Reproduce the material below from its start through the line containing "<instances>", swapping "land-cover types" for "surface categories" and leaving everything else unchanged.

-- START --

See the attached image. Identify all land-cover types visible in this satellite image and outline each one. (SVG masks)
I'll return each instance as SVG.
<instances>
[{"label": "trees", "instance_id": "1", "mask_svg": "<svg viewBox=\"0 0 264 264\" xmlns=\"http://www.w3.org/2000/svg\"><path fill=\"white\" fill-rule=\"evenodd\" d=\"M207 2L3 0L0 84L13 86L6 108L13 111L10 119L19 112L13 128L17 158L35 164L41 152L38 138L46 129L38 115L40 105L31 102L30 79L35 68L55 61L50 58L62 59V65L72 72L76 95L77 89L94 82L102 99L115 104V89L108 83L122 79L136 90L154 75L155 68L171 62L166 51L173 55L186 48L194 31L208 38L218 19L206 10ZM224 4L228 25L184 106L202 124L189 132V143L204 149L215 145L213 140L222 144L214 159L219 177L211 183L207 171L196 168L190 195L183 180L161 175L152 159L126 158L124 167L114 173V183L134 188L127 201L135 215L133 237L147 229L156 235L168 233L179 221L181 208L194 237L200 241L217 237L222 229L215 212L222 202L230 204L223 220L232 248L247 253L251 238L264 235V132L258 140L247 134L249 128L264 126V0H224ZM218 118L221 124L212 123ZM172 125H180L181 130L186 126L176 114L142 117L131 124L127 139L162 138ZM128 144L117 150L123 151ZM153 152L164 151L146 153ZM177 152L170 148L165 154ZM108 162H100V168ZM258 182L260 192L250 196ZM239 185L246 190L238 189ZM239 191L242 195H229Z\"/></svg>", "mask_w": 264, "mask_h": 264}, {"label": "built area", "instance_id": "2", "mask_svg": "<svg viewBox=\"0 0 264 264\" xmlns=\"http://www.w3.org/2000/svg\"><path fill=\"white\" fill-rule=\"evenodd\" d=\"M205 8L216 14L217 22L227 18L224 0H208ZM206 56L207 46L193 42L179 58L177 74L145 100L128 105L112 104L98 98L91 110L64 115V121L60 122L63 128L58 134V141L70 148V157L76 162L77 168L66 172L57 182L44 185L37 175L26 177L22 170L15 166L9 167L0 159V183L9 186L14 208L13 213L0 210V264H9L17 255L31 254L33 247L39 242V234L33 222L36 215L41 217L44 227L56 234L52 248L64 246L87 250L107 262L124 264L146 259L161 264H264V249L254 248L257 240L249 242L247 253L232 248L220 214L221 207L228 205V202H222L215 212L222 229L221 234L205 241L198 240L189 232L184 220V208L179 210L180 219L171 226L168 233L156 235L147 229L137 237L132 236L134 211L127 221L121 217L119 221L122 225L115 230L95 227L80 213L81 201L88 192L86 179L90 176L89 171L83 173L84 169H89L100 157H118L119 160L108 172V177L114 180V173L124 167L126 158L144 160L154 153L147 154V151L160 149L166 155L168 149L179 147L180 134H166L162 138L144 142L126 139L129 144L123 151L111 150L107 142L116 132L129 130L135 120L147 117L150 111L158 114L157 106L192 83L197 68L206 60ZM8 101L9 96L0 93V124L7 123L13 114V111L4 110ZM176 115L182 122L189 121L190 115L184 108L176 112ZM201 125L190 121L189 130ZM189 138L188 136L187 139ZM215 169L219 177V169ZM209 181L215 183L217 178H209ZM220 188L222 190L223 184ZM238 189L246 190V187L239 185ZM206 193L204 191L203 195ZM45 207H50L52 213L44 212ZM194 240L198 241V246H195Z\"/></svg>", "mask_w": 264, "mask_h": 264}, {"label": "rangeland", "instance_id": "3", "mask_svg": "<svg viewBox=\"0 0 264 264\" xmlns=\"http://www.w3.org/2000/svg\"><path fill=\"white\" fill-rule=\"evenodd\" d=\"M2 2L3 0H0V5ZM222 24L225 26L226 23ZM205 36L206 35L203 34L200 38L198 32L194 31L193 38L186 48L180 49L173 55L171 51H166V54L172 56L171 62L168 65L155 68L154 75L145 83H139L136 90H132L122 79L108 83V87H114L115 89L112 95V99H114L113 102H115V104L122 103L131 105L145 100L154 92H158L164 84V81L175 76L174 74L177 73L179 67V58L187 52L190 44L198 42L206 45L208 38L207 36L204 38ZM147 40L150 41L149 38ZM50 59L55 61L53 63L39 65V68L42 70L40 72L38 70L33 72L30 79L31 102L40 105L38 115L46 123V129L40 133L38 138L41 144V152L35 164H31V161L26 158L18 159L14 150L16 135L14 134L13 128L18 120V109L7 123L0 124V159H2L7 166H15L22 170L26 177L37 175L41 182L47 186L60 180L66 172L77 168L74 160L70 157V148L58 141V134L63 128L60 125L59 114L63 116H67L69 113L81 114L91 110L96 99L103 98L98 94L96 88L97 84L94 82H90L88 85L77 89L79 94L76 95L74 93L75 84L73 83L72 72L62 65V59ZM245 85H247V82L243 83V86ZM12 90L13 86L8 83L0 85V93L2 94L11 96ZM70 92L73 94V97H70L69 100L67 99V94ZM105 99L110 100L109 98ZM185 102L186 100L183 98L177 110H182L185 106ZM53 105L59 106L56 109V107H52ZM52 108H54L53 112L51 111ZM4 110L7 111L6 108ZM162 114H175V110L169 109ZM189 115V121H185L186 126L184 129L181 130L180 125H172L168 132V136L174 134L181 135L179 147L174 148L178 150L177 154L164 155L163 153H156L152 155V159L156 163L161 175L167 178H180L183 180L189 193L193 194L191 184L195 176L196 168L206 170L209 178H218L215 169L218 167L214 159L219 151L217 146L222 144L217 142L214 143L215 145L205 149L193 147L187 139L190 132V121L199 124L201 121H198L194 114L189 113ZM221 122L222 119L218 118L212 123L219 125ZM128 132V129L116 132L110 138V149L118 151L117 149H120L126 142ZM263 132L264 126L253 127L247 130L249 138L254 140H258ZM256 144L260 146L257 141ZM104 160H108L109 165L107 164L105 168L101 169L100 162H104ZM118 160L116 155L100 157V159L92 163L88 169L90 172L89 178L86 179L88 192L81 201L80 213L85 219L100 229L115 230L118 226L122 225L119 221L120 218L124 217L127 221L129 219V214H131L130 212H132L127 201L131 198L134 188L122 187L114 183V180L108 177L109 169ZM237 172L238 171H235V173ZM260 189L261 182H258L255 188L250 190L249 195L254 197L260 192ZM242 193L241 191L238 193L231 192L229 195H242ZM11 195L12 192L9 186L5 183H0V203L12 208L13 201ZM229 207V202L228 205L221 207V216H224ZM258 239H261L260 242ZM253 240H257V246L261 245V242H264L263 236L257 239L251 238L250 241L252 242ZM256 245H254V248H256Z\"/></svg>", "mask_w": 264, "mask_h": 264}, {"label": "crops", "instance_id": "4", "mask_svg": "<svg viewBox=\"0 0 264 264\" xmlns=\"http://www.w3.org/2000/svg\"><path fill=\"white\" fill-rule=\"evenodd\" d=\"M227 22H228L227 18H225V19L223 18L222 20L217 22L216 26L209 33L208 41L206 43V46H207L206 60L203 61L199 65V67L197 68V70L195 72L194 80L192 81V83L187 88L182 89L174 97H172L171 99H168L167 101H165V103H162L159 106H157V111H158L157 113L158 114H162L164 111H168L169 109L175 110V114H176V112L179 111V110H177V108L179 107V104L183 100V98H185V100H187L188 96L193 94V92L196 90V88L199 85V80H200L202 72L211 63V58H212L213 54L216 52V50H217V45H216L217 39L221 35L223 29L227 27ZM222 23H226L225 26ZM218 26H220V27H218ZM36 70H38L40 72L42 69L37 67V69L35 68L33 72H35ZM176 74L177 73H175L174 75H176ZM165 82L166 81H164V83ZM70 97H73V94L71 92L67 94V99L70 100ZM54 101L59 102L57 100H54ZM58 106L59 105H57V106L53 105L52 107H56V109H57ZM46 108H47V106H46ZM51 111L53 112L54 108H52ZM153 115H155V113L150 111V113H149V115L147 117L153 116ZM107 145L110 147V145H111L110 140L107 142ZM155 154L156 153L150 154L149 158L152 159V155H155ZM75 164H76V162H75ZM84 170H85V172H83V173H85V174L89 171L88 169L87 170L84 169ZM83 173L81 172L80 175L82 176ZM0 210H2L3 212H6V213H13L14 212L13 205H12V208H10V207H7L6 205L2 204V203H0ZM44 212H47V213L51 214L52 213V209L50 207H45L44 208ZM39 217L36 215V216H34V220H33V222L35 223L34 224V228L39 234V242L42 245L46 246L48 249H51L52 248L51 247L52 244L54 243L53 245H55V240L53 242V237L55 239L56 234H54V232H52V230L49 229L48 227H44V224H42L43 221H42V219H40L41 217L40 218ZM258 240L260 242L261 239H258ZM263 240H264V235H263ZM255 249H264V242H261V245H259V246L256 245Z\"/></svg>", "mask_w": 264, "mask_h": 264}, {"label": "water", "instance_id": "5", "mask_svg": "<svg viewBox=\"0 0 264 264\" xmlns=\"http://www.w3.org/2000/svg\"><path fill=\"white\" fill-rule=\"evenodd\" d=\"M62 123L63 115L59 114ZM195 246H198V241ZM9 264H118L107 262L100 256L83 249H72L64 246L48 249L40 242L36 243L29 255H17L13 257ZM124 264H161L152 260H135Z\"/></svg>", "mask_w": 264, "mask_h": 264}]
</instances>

-- END --

### RESULT BELOW
See the attached image. Identify all surface categories visible in this satellite image and outline each one. (SVG masks)
I'll return each instance as SVG.
<instances>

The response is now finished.